It was early 1945 and, in northern Europe, the invading Allies were spilling over the Rhine into Nazi Germany, bent on victory. But, to the south, in Italy, there was a serious hold-up. Hitler’s forces were defying the British and the Americans in a string of seemingly impregnable fortifications known as the Gothic Line.
Mile upon mile of concrete bunkers, gun emplacements, tunnels, minefields and razor wire stretched from the Mediterranean to the Adriatic coast. Crack German forces were dug in and, for six months, British and U.S. armies had been battering away unsuccessfully (and with huge loss of life) to force a way through.
Behind enemy lines, Italian resistance fighters were doing what they could to disrupt the German defenders, aided and organized by undercover agents of Britain’s SOE, the Special Operations Executive much loved by Winston Churchill for its expertise in subterfuge and sabotage.
It was to one of these agents, Captain Mike Lees, that a beautiful, young Italian woman (charmingly described as ‘not averse to love’) brought some crucial information. While sleeping with an enemy officer, she had learned from him the whereabouts — until then unknown — of the German army communication and command headquarters.
The Gothic Line defenses she disclosed were masterminded from two villas in the remote village of Botteghe.
Lees, a larger-than-life figure known as ‘Wild Man’ and blessed with a can-do spirit, grasped the significance straight away: if he could take them out, the next Allied offensive would have a better chance of success.
And so the secret military plan known as Operation Tombola swung into action.
Lees set about pulling into shape the colorful characters who made up the chaotic partisan forces, bolstered by a 100-strong contingent of Russian prisoners of war who had escaped from German slave camps, some French Foreign Legionnaires and even some German deserters.
They all needed to be moulded into a disciplined fighting force.

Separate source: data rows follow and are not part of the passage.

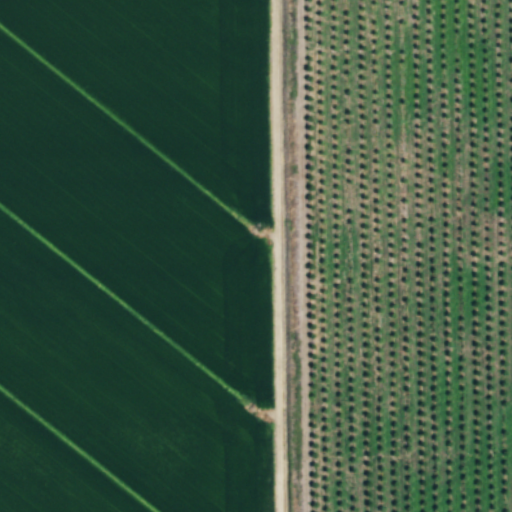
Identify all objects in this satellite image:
road: (275, 255)
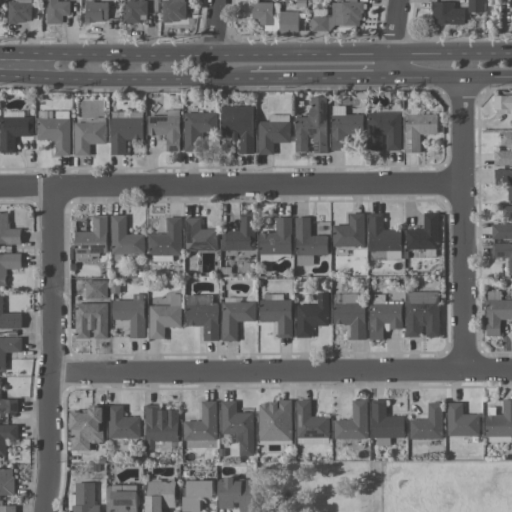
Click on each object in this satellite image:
building: (477, 5)
building: (56, 10)
building: (96, 10)
building: (134, 10)
building: (173, 10)
building: (19, 11)
building: (263, 13)
building: (447, 13)
building: (339, 16)
building: (288, 21)
road: (218, 27)
road: (395, 38)
road: (255, 53)
road: (322, 77)
road: (453, 77)
road: (124, 79)
building: (503, 103)
building: (239, 125)
building: (313, 126)
building: (166, 128)
building: (198, 128)
building: (345, 128)
building: (14, 129)
building: (55, 129)
building: (124, 129)
building: (418, 129)
building: (385, 130)
building: (273, 132)
building: (89, 134)
building: (504, 150)
building: (504, 179)
road: (234, 184)
road: (468, 223)
building: (503, 227)
building: (8, 231)
building: (350, 231)
building: (424, 233)
building: (241, 234)
building: (199, 235)
building: (125, 237)
building: (277, 237)
building: (384, 237)
building: (92, 238)
building: (166, 238)
building: (308, 242)
building: (503, 252)
building: (8, 264)
building: (277, 312)
building: (496, 312)
building: (131, 313)
building: (350, 313)
building: (423, 313)
building: (203, 314)
building: (236, 315)
building: (312, 315)
building: (164, 316)
building: (9, 318)
building: (384, 318)
building: (91, 320)
building: (8, 348)
road: (52, 349)
road: (281, 370)
building: (8, 403)
building: (275, 420)
building: (461, 420)
building: (310, 421)
building: (385, 421)
building: (353, 422)
building: (122, 423)
building: (202, 423)
building: (428, 423)
building: (499, 423)
building: (160, 425)
building: (238, 426)
building: (86, 428)
building: (7, 436)
building: (6, 481)
park: (313, 486)
building: (196, 494)
building: (236, 494)
building: (160, 495)
building: (84, 497)
building: (122, 498)
building: (7, 508)
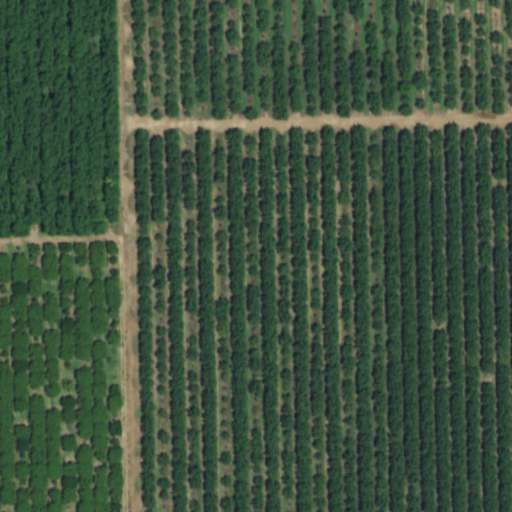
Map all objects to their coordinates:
wastewater plant: (223, 225)
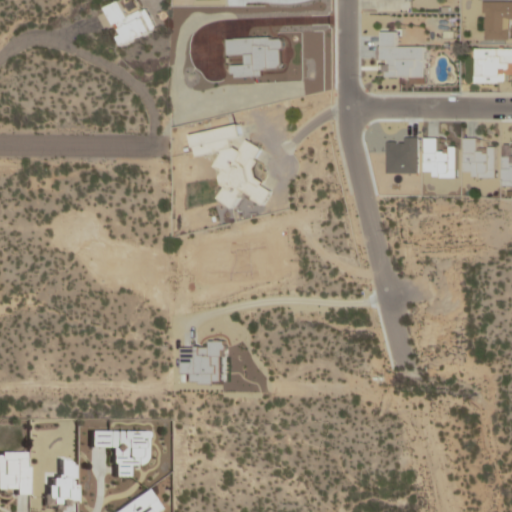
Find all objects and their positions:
building: (131, 24)
road: (97, 63)
building: (493, 64)
road: (428, 107)
road: (76, 146)
building: (478, 159)
building: (439, 160)
building: (233, 164)
road: (359, 182)
road: (400, 291)
road: (286, 300)
building: (121, 448)
building: (14, 472)
building: (140, 503)
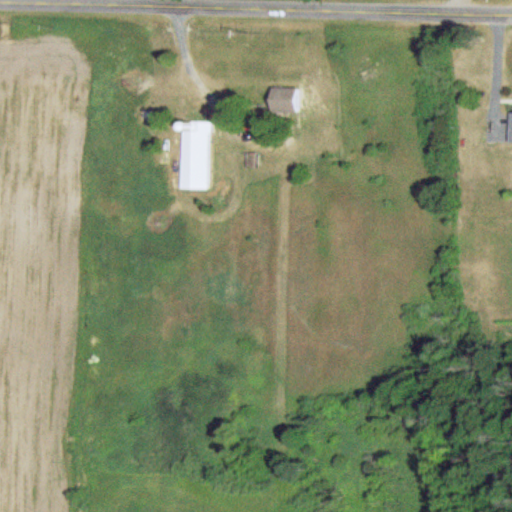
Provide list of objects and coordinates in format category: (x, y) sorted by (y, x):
road: (256, 9)
building: (286, 100)
building: (511, 128)
building: (198, 155)
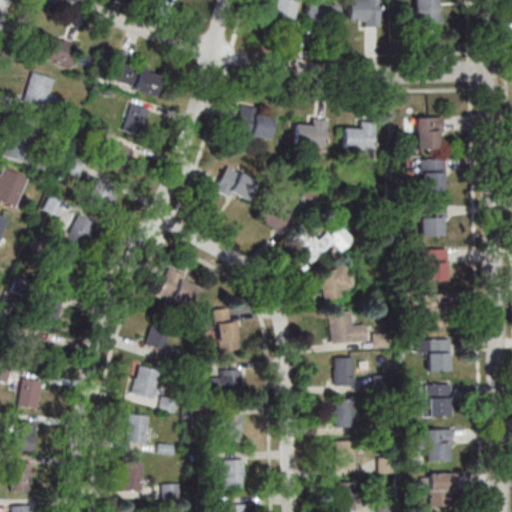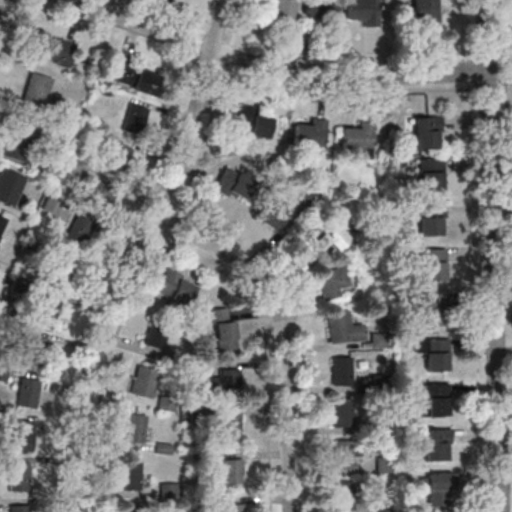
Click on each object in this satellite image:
building: (283, 8)
road: (2, 9)
building: (362, 11)
building: (423, 11)
building: (319, 12)
building: (56, 50)
road: (277, 65)
building: (134, 77)
building: (38, 90)
building: (135, 117)
building: (252, 122)
building: (427, 132)
building: (309, 133)
building: (357, 138)
building: (22, 140)
building: (118, 154)
building: (430, 174)
building: (233, 184)
building: (10, 185)
building: (103, 192)
building: (273, 212)
building: (428, 219)
building: (1, 220)
building: (78, 231)
building: (319, 241)
road: (137, 252)
road: (494, 255)
building: (432, 264)
building: (60, 268)
building: (332, 281)
building: (176, 286)
building: (429, 310)
building: (45, 312)
building: (345, 325)
building: (157, 332)
road: (282, 332)
building: (226, 334)
building: (35, 348)
building: (434, 353)
building: (341, 370)
building: (227, 379)
building: (144, 381)
building: (27, 392)
building: (434, 399)
building: (342, 412)
building: (135, 427)
building: (230, 427)
building: (21, 435)
building: (436, 444)
building: (344, 452)
building: (232, 472)
building: (130, 475)
building: (18, 476)
building: (437, 487)
building: (343, 496)
building: (19, 507)
building: (233, 507)
building: (134, 511)
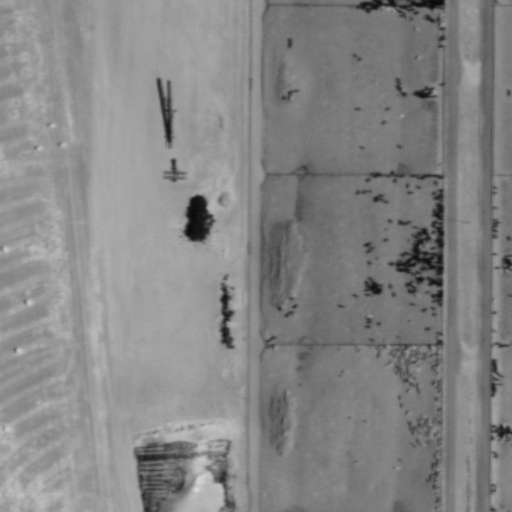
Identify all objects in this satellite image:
road: (118, 256)
road: (239, 256)
crop: (41, 276)
road: (445, 511)
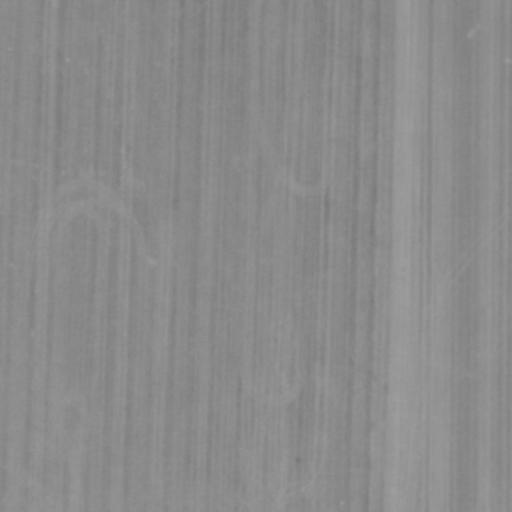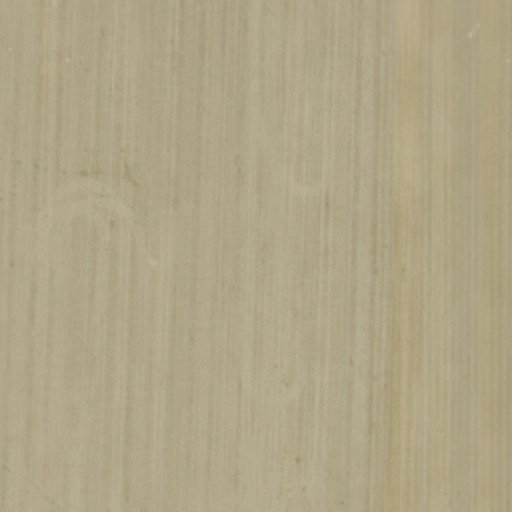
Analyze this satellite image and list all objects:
crop: (256, 256)
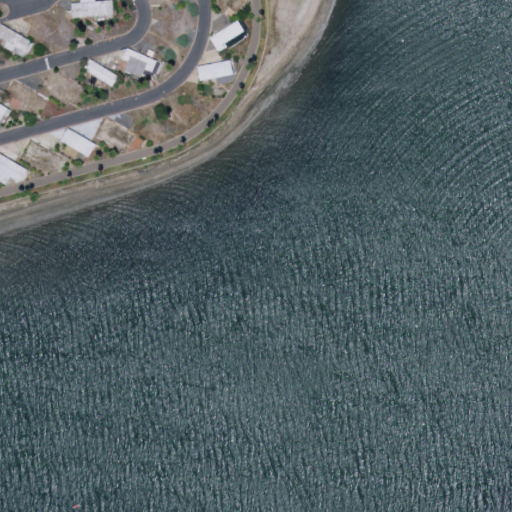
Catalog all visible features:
building: (93, 8)
road: (17, 13)
road: (204, 13)
building: (15, 40)
road: (87, 51)
building: (140, 62)
building: (215, 69)
building: (102, 72)
road: (119, 106)
building: (3, 110)
building: (79, 141)
road: (172, 144)
building: (10, 168)
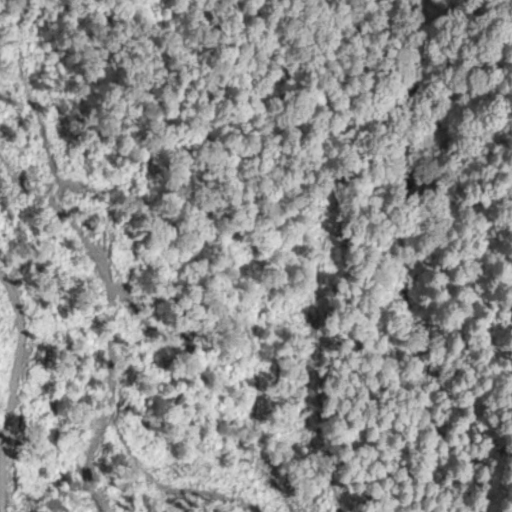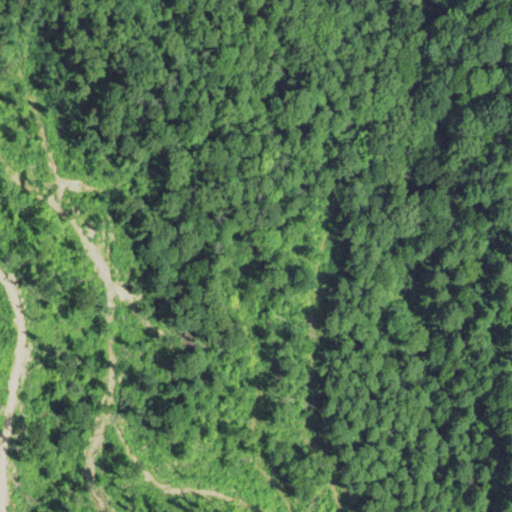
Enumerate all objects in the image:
road: (405, 254)
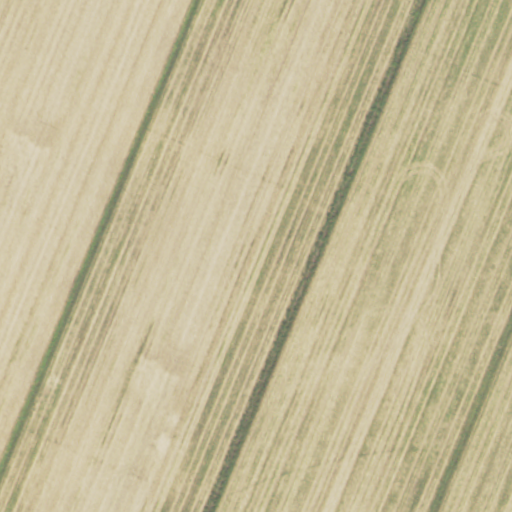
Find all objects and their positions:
crop: (256, 255)
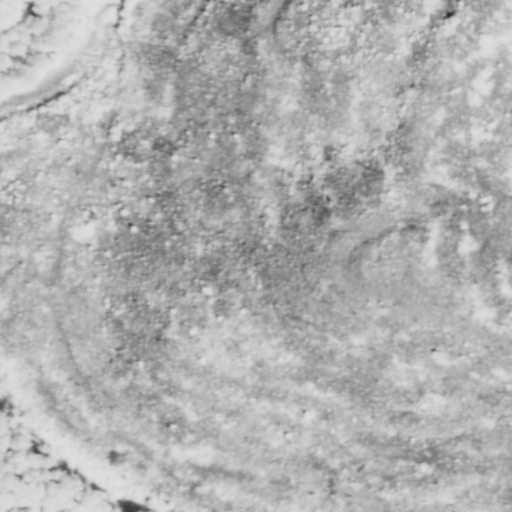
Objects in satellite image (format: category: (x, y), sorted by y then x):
road: (49, 45)
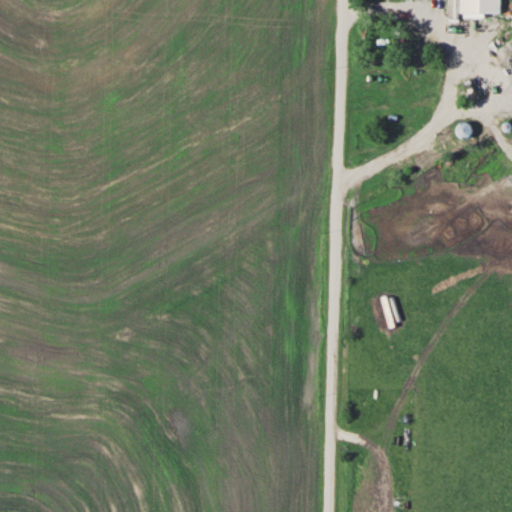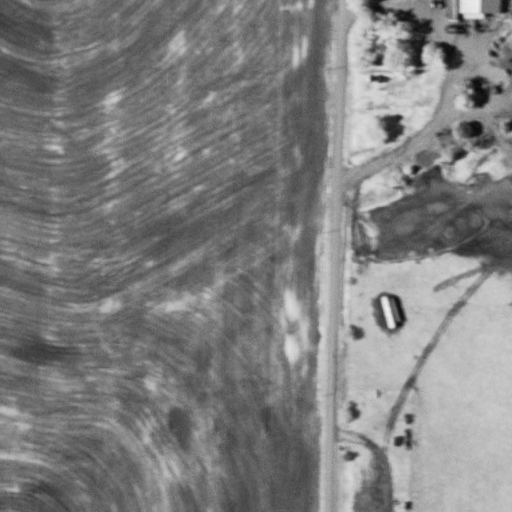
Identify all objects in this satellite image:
building: (484, 8)
road: (332, 256)
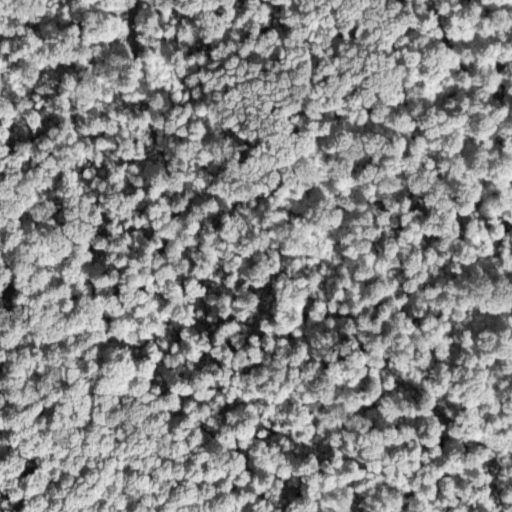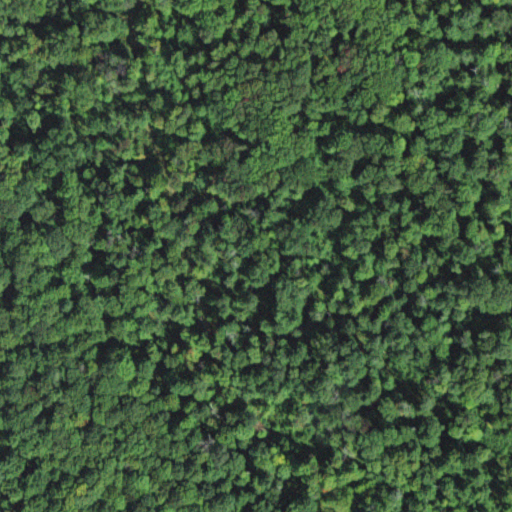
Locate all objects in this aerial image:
road: (180, 264)
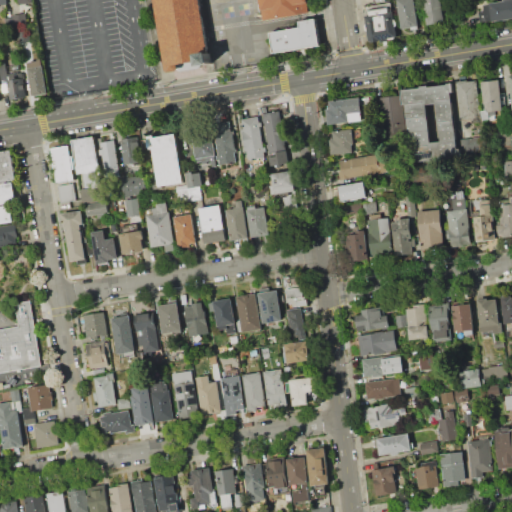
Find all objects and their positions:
building: (377, 0)
building: (378, 0)
building: (2, 1)
building: (3, 1)
building: (23, 1)
building: (280, 8)
building: (280, 8)
building: (496, 10)
building: (432, 11)
building: (433, 11)
building: (497, 11)
building: (406, 13)
building: (407, 13)
road: (119, 16)
building: (17, 18)
building: (379, 21)
building: (380, 22)
building: (182, 34)
road: (347, 34)
building: (181, 36)
building: (295, 36)
building: (296, 36)
road: (104, 40)
road: (240, 43)
road: (158, 50)
road: (432, 56)
road: (326, 74)
building: (36, 77)
building: (37, 77)
road: (114, 79)
building: (15, 85)
road: (153, 87)
building: (510, 87)
building: (16, 88)
building: (490, 98)
building: (491, 98)
road: (86, 99)
building: (467, 100)
building: (469, 100)
road: (150, 103)
building: (342, 110)
building: (338, 111)
building: (392, 112)
building: (393, 114)
building: (430, 122)
building: (431, 122)
building: (251, 137)
building: (254, 137)
building: (274, 138)
building: (276, 138)
building: (511, 138)
building: (341, 141)
building: (223, 142)
building: (341, 142)
building: (225, 143)
building: (473, 143)
building: (203, 145)
building: (130, 149)
building: (131, 150)
building: (203, 150)
building: (86, 154)
building: (109, 154)
building: (109, 157)
building: (166, 159)
building: (166, 159)
building: (62, 163)
building: (63, 164)
building: (6, 166)
building: (7, 166)
building: (361, 166)
building: (361, 166)
building: (87, 168)
building: (507, 168)
building: (508, 169)
building: (193, 178)
building: (194, 178)
building: (282, 182)
building: (284, 182)
building: (134, 184)
building: (133, 185)
building: (351, 191)
building: (352, 191)
building: (65, 192)
building: (67, 192)
building: (6, 193)
building: (6, 193)
building: (189, 194)
building: (288, 200)
building: (95, 201)
building: (409, 205)
building: (131, 206)
building: (369, 206)
building: (96, 208)
building: (351, 208)
building: (5, 213)
building: (5, 213)
building: (456, 216)
building: (505, 218)
building: (506, 219)
building: (257, 220)
building: (236, 221)
building: (237, 221)
building: (256, 221)
building: (482, 221)
building: (459, 222)
building: (212, 223)
building: (213, 223)
building: (484, 224)
building: (160, 226)
building: (161, 226)
building: (183, 229)
building: (184, 229)
building: (429, 229)
building: (431, 229)
building: (8, 234)
building: (75, 234)
building: (378, 234)
building: (7, 235)
building: (379, 235)
building: (402, 235)
building: (74, 236)
building: (402, 236)
building: (131, 241)
building: (132, 241)
building: (356, 245)
building: (356, 245)
building: (103, 247)
building: (104, 247)
road: (188, 274)
road: (418, 278)
building: (296, 290)
road: (56, 292)
building: (295, 295)
road: (325, 295)
building: (269, 304)
building: (271, 306)
building: (507, 311)
building: (248, 312)
building: (249, 312)
building: (223, 314)
building: (224, 314)
building: (487, 314)
building: (489, 315)
building: (169, 316)
building: (462, 316)
building: (171, 317)
building: (195, 318)
building: (198, 318)
building: (463, 318)
building: (370, 319)
building: (371, 319)
building: (401, 320)
building: (416, 321)
building: (417, 321)
building: (440, 321)
building: (438, 322)
building: (95, 323)
building: (295, 323)
building: (296, 323)
building: (94, 324)
building: (146, 331)
building: (147, 332)
building: (121, 333)
building: (123, 334)
building: (19, 341)
building: (19, 341)
building: (376, 342)
building: (377, 342)
building: (296, 351)
building: (296, 351)
building: (96, 354)
building: (98, 354)
building: (425, 361)
building: (426, 361)
building: (381, 365)
building: (383, 365)
building: (496, 371)
building: (495, 372)
building: (470, 377)
building: (467, 378)
building: (274, 386)
building: (276, 387)
building: (382, 388)
building: (382, 388)
building: (104, 389)
building: (301, 389)
building: (302, 389)
building: (105, 390)
building: (253, 390)
building: (254, 390)
building: (411, 391)
building: (184, 392)
building: (15, 393)
building: (185, 394)
building: (232, 394)
building: (233, 394)
building: (207, 395)
building: (208, 395)
building: (460, 395)
building: (462, 395)
building: (39, 396)
building: (40, 397)
building: (447, 397)
building: (161, 400)
building: (161, 400)
building: (508, 401)
building: (123, 403)
building: (141, 404)
building: (143, 409)
building: (385, 414)
building: (434, 414)
building: (382, 415)
building: (28, 416)
building: (116, 420)
building: (114, 421)
building: (10, 424)
building: (10, 426)
building: (447, 426)
building: (447, 426)
building: (45, 433)
building: (46, 434)
building: (392, 444)
building: (394, 444)
building: (428, 446)
building: (503, 446)
road: (170, 447)
building: (429, 447)
building: (504, 448)
building: (478, 456)
building: (480, 456)
building: (317, 465)
building: (318, 466)
building: (452, 467)
building: (452, 467)
building: (275, 472)
building: (277, 472)
building: (427, 474)
building: (427, 476)
building: (253, 478)
building: (297, 478)
building: (298, 478)
building: (383, 480)
building: (385, 480)
building: (225, 481)
building: (253, 482)
building: (225, 486)
building: (201, 487)
building: (202, 489)
building: (166, 493)
building: (166, 493)
building: (143, 495)
building: (144, 497)
building: (97, 498)
building: (98, 498)
building: (120, 498)
building: (121, 498)
building: (77, 500)
building: (79, 500)
building: (239, 500)
building: (55, 501)
building: (56, 502)
building: (34, 503)
building: (35, 503)
road: (472, 505)
building: (8, 506)
building: (9, 507)
building: (321, 508)
building: (325, 509)
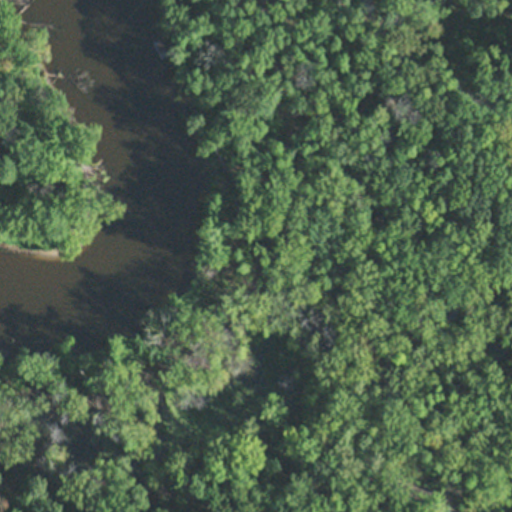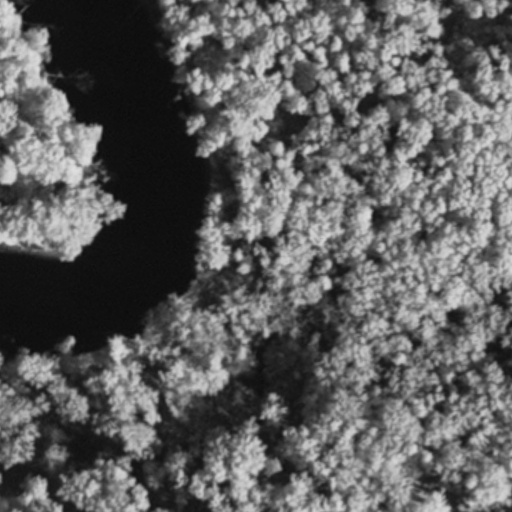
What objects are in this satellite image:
river: (146, 194)
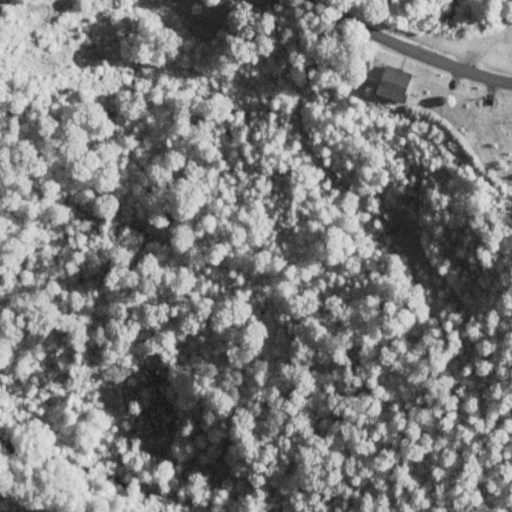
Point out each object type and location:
road: (412, 51)
building: (392, 82)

But he knew it was a job they couldn’t handle alone, so he called in from Britain reinforcements: the SAS. Forty-two dropped in by parachute, led by the seasoned and already legendary Major Roy Farran.
Farran, though, wasn’t meant to be there. A valuable veteran, his wounds sustained in various clandestine operations in France had led his superiors to ban him from any more front-line ops. But the maverick in him wasn’t having that. He went along with his men on the Dakota aircraft, ostensibly just as an observer, and then ‘accidentally’ fell out — luckily, wearing a parachute.
It was blatant insubordination and, as it turned out, not the only one in this gripping story of daredevil courage.
Together in their mountain stronghold, Lees and Farran relentlessly drilled their ragtag army of irregulars, honoring them with shoulder flashes that read ‘Chi osera vincera’ — ‘Who dares wins’ in Italian.
What neither of them knew was that, back home, the politicians were getting cold feet about any operation involving the partisans. Too many were communists and not to be encouraged.
Lees and Farran carried on oblivious, revving up their makeshift battalion until they were armed and eager, just hours before kick-off. Then, out of the blue, the commanders received a new order: stand down your men; abort the mission. Disgusted at the instruction, both knew in their gut a crucial opportunity — a gamechanger in the war — would be missed.
So they turned a blind eye. They would claim the message hadn’t reached them. The attack was on and damn the consequences! They’d worry about the fall-out, should they come out alive, later.